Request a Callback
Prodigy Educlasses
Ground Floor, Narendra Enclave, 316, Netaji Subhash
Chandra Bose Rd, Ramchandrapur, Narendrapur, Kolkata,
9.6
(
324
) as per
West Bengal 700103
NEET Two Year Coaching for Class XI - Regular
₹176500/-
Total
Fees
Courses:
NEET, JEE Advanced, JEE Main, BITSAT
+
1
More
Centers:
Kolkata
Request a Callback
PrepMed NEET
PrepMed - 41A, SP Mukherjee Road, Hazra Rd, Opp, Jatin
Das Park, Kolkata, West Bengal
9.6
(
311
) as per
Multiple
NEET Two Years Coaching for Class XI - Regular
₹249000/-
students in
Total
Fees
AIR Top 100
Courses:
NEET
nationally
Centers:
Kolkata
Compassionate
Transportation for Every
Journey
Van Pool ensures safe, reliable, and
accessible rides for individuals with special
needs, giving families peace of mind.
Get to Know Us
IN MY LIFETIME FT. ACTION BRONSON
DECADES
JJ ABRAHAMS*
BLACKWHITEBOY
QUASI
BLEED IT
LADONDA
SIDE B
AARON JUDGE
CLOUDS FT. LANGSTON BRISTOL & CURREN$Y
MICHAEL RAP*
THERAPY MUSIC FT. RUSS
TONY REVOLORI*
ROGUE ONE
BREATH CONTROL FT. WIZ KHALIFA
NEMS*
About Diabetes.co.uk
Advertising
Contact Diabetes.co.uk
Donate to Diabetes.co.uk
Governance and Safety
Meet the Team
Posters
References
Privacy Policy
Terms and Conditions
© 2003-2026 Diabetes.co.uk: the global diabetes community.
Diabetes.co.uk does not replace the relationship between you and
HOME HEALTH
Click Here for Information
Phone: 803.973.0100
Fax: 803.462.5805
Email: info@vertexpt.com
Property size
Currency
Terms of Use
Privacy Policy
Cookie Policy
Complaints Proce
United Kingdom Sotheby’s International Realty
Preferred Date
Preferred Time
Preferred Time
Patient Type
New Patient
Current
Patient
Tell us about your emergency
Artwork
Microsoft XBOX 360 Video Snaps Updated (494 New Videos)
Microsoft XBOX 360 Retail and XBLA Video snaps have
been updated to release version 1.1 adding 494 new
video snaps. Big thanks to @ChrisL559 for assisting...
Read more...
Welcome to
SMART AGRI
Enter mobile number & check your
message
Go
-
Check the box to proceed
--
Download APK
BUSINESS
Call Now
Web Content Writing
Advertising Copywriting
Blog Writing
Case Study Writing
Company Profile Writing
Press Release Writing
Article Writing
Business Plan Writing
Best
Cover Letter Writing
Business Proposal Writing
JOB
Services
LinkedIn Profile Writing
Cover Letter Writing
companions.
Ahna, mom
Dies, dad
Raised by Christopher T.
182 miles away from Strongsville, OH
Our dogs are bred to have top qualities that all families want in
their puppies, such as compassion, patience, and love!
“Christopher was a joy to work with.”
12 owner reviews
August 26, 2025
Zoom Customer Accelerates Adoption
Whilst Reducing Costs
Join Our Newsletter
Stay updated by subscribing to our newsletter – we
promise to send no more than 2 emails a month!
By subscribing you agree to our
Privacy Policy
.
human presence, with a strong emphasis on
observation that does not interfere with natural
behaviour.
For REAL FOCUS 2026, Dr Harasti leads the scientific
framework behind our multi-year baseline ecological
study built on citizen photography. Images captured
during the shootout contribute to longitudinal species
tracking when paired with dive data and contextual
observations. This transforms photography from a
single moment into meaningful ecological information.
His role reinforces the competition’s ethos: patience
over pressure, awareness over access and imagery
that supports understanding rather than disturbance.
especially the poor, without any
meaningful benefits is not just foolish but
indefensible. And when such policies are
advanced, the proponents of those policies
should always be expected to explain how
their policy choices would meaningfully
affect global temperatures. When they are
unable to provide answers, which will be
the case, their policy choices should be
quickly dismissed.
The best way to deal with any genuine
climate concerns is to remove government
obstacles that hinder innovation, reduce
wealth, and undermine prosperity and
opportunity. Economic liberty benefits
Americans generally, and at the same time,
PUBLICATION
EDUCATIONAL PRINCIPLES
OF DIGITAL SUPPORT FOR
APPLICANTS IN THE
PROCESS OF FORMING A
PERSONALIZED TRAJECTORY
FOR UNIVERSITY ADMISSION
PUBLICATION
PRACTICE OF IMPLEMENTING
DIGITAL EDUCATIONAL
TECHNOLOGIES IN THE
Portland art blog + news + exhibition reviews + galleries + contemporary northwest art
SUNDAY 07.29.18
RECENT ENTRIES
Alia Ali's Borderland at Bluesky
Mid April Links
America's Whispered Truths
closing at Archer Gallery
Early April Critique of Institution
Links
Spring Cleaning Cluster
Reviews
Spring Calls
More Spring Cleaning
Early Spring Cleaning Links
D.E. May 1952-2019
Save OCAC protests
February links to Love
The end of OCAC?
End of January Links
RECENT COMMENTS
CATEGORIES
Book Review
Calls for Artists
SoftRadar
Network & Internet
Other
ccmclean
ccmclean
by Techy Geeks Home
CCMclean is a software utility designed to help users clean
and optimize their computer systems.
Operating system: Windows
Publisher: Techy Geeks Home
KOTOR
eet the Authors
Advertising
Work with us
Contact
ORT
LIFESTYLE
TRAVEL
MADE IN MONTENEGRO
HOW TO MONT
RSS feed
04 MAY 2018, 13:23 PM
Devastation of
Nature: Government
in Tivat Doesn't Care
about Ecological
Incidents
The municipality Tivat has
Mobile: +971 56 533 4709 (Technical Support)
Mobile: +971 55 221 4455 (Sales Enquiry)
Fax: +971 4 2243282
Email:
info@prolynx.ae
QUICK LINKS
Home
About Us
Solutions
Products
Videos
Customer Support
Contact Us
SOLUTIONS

○ ○ ○ ○

TO DO:
Among the entries above, locate the lines containing "Fax: 803.462.5805" and "Raised by Christopher T.", and transcribe exactly those two lines and all lines between.

TASK OUTPUT:
Fax: 803.462.5805
Email: info@vertexpt.com
Property size
Currency
Terms of Use
Privacy Policy
Cookie Policy
Complaints Proce
United Kingdom Sotheby’s International Realty
Preferred Date
Preferred Time
Preferred Time
Patient Type
New Patient
Current
Patient
Tell us about your emergency
Artwork
Microsoft XBOX 360 Video Snaps Updated (494 New Videos)
Microsoft XBOX 360 Retail and XBLA Video snaps have
been updated to release version 1.1 adding 494 new
video snaps. Big thanks to @ChrisL559 for assisting...
Read more...
Welcome to
SMART AGRI
Enter mobile number & check your
message
Go
-
Check the box to proceed
--
Download APK
BUSINESS
Call Now
Web Content Writing
Advertising Copywriting
Blog Writing
Case Study Writing
Company Profile Writing
Press Release Writing
Article Writing
Business Plan Writing
Best
Cover Letter Writing
Business Proposal Writing
JOB
Services
LinkedIn Profile Writing
Cover Letter Writing
companions.
Ahna, mom
Dies, dad
Raised by Christopher T.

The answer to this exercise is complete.